Sex Tourism in Bahia: Ambiguous EntanglementsPosted in Anthropology, Books, Brazil, Caribbean/Latin America, History, Media Archive, Monographs, Social Science on 2014-02-12 08:58Z by Steven |
Sex Tourism in Bahia: Ambiguous Entanglements
University of Illinois Press
December 2013
224 pages
1 map
6 x 9 in
Cloth ISBN: 978-0-252-03793-1
Paper ISBN: 978-0-252-07944-3
Erica Lorraine Williams, Assistant Professor of Anthropology
Spelman College, Atlanta, Georgia
Winner of the National Women’s Studies Association/University of Illinois Press First Book Prize
How sexism, racism, and socio-economic inequality interact in the Brazilian sex industry
Brazil has the largest economy of any Latin American country with a population five times greater than any other South American country, and for nearly a decade, Brazil has surpassed Thailand as the world’s premier sex tourism destination. As the first full-length ethnography of sex tourism in Brazil, this pioneering study treats sex tourism as a complex and multidimensional phenomenon that involves a range of activities and erotic connections, from sex work to romantic transnational relationships. Erica Lorraine Williams explores sex tourism in the Brazilian state of Bahia from the perspectives of foreign tourists, tourism industry workers, sex workers who engage in liaisons with foreigners, and Afro-Brazilian men and women who contend with foreigners’ stereotypical assumptions about their licentiousness.

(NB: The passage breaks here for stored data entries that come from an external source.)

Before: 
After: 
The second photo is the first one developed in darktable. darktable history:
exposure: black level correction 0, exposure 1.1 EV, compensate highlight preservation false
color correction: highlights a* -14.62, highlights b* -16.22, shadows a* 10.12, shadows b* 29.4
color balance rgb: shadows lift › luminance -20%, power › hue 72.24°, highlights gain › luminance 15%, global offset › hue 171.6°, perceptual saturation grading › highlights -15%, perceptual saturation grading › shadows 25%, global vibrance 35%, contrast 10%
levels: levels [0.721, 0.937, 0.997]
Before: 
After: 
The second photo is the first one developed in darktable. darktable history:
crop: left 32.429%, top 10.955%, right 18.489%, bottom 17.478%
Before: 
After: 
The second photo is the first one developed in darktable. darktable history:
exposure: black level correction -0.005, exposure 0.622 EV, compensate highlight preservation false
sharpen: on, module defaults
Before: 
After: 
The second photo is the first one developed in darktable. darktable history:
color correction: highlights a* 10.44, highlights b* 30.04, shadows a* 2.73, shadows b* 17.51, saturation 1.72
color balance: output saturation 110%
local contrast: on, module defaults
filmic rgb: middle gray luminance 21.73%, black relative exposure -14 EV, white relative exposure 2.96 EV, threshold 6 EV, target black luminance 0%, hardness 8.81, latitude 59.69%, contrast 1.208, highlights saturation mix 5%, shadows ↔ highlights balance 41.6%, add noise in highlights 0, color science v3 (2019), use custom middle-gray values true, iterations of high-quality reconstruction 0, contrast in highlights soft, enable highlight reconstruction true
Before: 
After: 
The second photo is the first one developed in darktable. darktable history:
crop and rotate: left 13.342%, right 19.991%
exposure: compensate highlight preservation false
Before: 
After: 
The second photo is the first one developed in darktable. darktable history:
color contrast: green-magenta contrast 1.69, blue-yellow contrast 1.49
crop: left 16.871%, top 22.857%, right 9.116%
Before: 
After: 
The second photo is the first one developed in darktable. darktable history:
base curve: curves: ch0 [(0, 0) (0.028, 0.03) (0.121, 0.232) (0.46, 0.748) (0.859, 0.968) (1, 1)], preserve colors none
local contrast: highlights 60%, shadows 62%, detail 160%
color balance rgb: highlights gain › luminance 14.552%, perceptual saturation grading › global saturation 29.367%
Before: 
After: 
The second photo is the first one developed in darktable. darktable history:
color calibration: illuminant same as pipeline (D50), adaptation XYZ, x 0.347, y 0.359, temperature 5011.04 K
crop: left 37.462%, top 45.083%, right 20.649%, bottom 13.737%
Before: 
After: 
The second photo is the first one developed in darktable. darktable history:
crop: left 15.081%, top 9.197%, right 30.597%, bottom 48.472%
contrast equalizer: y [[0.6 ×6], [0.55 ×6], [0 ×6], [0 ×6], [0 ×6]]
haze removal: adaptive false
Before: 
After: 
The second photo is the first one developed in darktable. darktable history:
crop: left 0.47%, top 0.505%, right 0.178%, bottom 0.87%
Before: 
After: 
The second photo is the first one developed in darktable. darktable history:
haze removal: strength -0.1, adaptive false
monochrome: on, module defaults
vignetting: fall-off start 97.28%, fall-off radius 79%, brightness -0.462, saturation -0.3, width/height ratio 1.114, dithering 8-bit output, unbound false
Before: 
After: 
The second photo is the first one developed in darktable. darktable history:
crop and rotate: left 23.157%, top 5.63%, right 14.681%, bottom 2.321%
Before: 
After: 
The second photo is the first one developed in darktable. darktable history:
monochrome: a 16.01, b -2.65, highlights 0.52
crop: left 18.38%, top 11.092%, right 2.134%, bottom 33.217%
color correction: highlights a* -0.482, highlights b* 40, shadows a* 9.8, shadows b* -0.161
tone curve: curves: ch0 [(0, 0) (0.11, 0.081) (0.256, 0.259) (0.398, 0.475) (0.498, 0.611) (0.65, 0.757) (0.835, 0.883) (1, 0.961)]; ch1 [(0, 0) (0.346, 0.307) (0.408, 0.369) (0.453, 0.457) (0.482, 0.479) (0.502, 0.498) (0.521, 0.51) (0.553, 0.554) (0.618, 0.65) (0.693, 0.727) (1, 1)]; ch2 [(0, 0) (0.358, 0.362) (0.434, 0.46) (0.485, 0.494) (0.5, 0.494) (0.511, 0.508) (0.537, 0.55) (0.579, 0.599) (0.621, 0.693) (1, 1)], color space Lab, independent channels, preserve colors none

In her analysis, Williams argues that the cultural and sexual economies of tourism are inextricably linked in the Bahian capital city of Salvador’s tourism industry. She shows how the Bahian state strategically exploits the touristic desire for exotic culture by appropriating an eroticized blackness and commodifying the Afro-Brazilian culture in order to sell Bahia to foreign travelers. Drawing on eighteen months of ethnographic research and in-depth interviews, Sex Tourism in Bahia: Ambiguous Entanglements combines historical, sociological, anthropological, cultural studies, and feminist perspectives to demonstrate how sexism, racism, and socio-economic inequality interact in the context of tourism in Bahia.